Lyubov Sarkisian deftly numbered each page of a thick sheaf of documents, stacked them in a big box already full of other once top-secret Communist Party archives, and sighed.
"We can't get it all done. The pace is just amazing," the former Central Committee cataloger said as she got ready to delve into another bunch of party files that have been opened by the Russian government.The millions of secret and unclassified documents cover the party's 74-year rule in the Soviet Union and are laced with potentially damaging information for political figures as well as private citizens.
The Russian government has been selectively releasing documents to discredit the former Communist regime and its leaders, including former President Mikhail Gorbachev. Documents already available show how the Communist Party financed foreign party organizations and terrorist groups, and even that the late American industrialist Armand Hammer was a courier for the Comintern, the international Communist organization, in the 1920s.
Not all party files are being opened. And there are millions more KGB and military files that remain closed - with secrets potentially more damaging than anything in the party archives.
But Russian President Boris Yeltsin has shown he is ready to go even further than Gorbachev in breaking decades of official Kremlin silence on issues such as the fate of American POWs who may have been held in the Soviet Union or U.S. spy planes shot down over Soviet airspace in the 1950s. That information is not in the Communist Party files.
The Russian government seized the party archives shortly after the failed August coup. In October, the Central Committee building where the papers are housed became the Center for the Storage of Contemporary Documents.
"We've been working since March and have only opened 200 files. There are plenty more. We'll be working for a long time," said Sarkisian, who worked for the Central Committee for 18 years.
Located on a busy street leading to Red Square, the turn-of-the-century building housed a bank and a store before the 1917 Bolshevik Revolution, when it was turned over to the Central Committee.
During the years of Communist rule, KGB guards maintained heavy security in the building. Now, a single uniformed security guard of the Russian Interior Ministry is on duty. His hat still bears a hammer and sickle.

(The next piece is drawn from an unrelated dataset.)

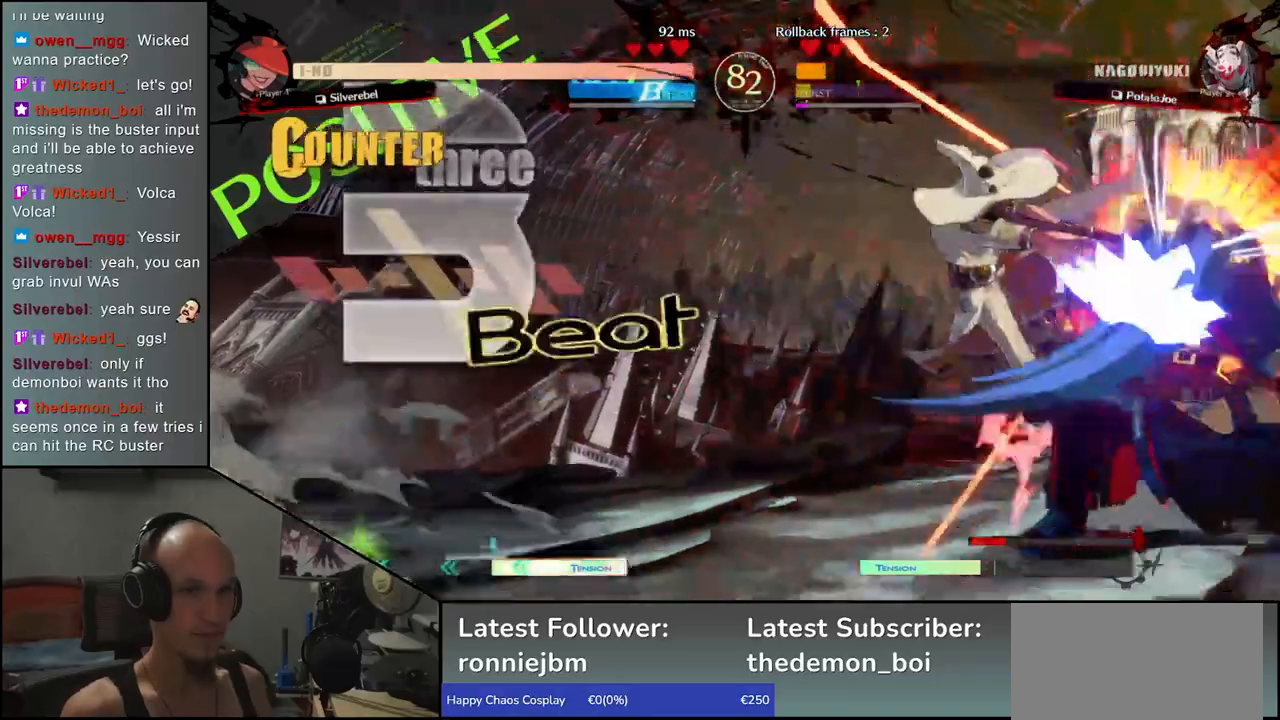
{"buttons": [], "left_stick": "down-right", "events": [[150, "left_stick", "down-right"]]}
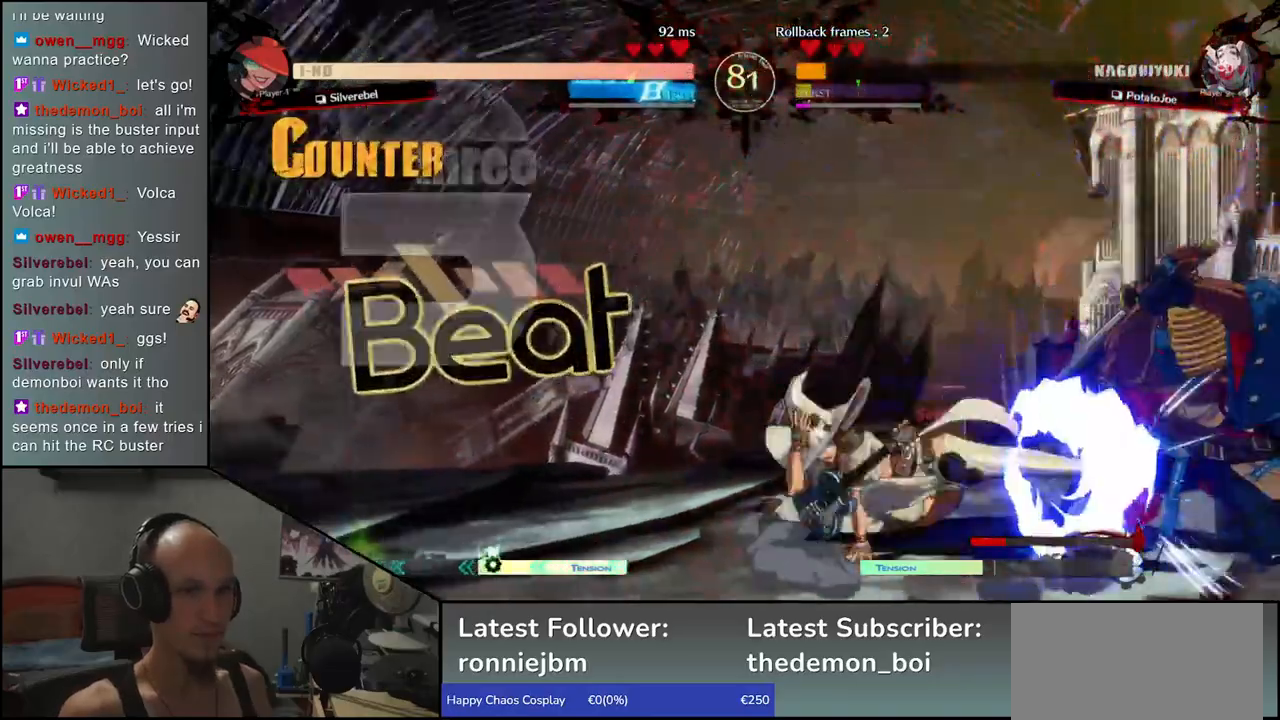
{"buttons": [], "left_stick": "down-right", "events": []}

In the archive's main reading room, gilded columns support the vaulted ceiling, and brass lamps with green glass lampshades stand on wooden reading desks.

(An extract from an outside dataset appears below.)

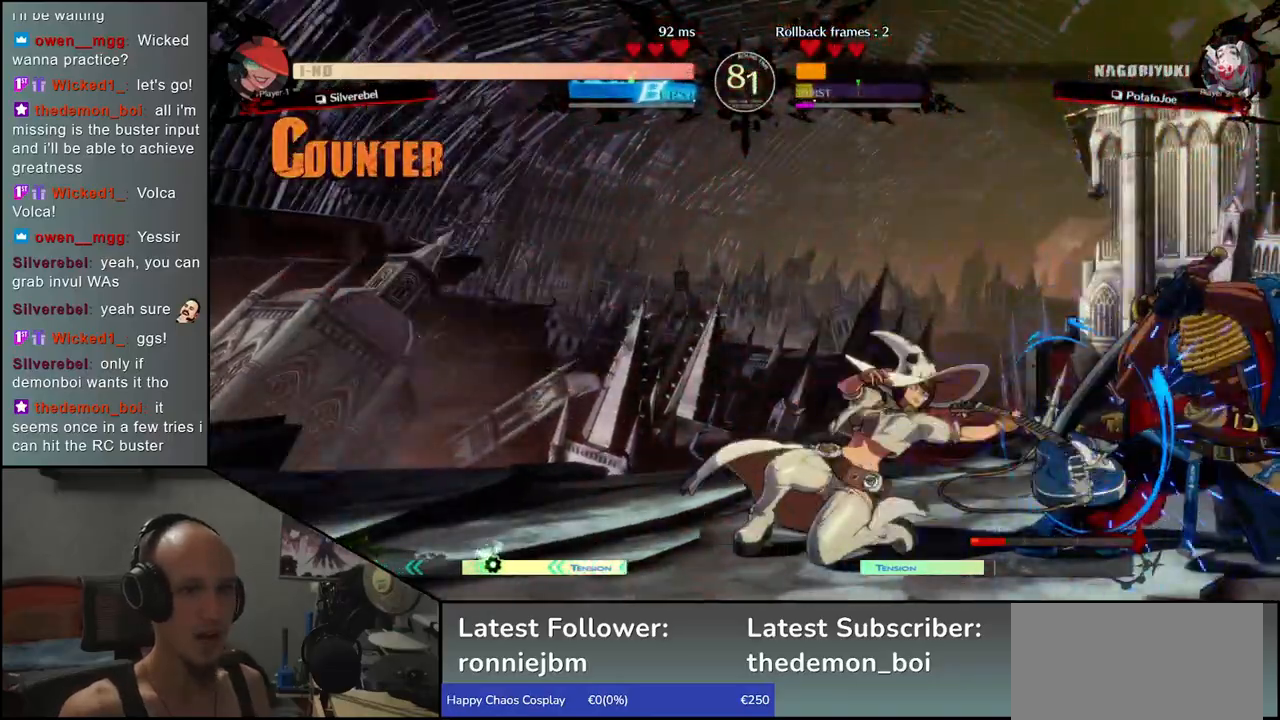
{"buttons": [], "left_stick": "down-right", "events": [[267, "R1", "down"], [350, "R1", "up"]]}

Huge portraits of Marx and Lenin stare down at visitors. The bookcases are full of histories of the working class, volumes about party congresses, and the collected works of Marx, Engels and Lenin. Newspaper racks store former party newspapers like Pravda (Truth), Red Star, and Lenin's Banner.
Any Russian citizen can ask for a pass to see the files. Librarian Lyubov Yeliseyeva said most of the visitors so far have been foreigners, journalists, diplomats and scholars. Use of the archives is free.